Device_map not wokring for ORTModelForSeq2SeqLM - Potential bug?

I have a non-KV Cache T5 Onnx Model that I’m trying to load. There are two issues

with CUDAExecutionProvider

model = ORTModelForSeq2SeqLM.from_pretrained(model_name, provider="CUDAExecutionProvider", task="text2text-generation", use_cache=False, use_io_binding=False, device_map="cuda:3")

The same thing happens with a model that has with_past:

model_kv = ORTModelForSeq2SeqLM.from_pretrained(model_name, provider="CUDAExecutionProvider", task="text2text-generation-with-past", use_cache=True, use_io_binding=True, device_map="cuda:3")

Both load loads fine, except that both ignores device_map and loads it to cuda:0, which means I can’t load multiple models two models for testing or serving since my model is relatively large and can only fit one on a gpu.

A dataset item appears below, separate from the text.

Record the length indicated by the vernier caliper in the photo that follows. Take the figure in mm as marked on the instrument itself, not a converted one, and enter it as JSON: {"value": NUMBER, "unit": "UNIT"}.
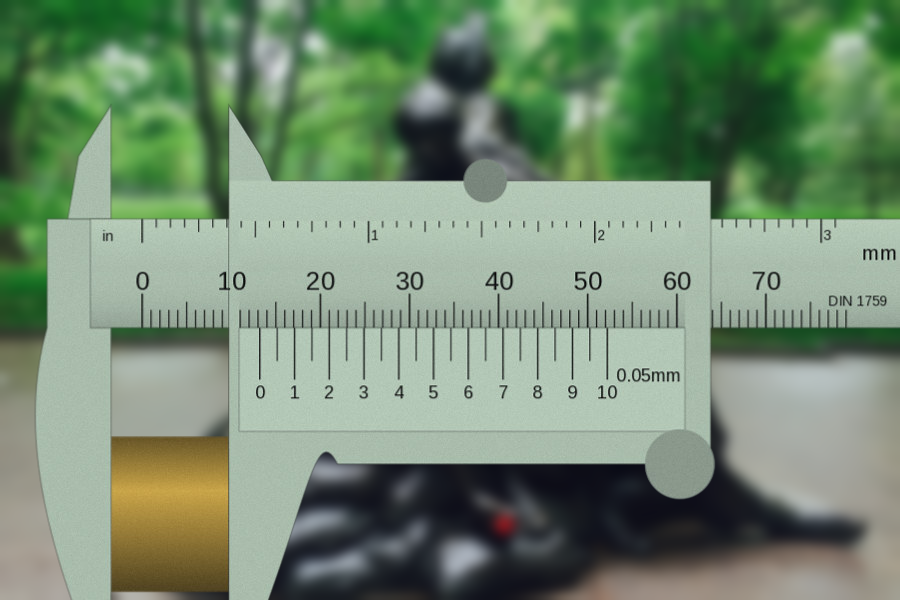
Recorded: {"value": 13.2, "unit": "mm"}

with TensorrtExecutionProvider

Then I tried TensorrtExecutionProvider (on non KV cache model). The model thinks that its loaded into the wrong cuda, but it’s actually on CPU. Because the model in reality is on CPU, its immensely slow to load.

model = ORTModelForSeq2SeqLM.from_pretrained(model_name, provider="TensorrtExecutionProvider", task="text2text-generation", use_cache=False, use_io_binding=False, device_map="cuda:3")

model.device shows device(type='cuda', index=0). However, my nvitop shows that there is hardly any memory use on cuda:0 (3746MB used up from my base of 872MB - it could be that the model graph is indeed loaded onto cuda_0 but the data isn’t). If I look into my cpu main memory, I see that utilization has increased by 60GB, the size of my model. So the model that I wanted to load into cuda:3 thinks its on cuda:0 but is actually on CPU.

I have this in my os environment:

export ONNX_MODE=cuda
export PATH=/usr/local/cuda-11.8/bin:$PATH
export CUDA_PATH=/usr/local/cuda
export LD_LIBRARY_PATH=/usr/local/cuda-11.8/lib64:/home/zm/workspace/packages/TensorRT-$LD_LIBRARY_PATH

Wondering how I can fix this? What I want in both cases is to be able to put the model on what ever device (cuda0-7) that I want. I can get them there with a .to("cuda:3") but this essentially causes me to do a total-reload which is slow.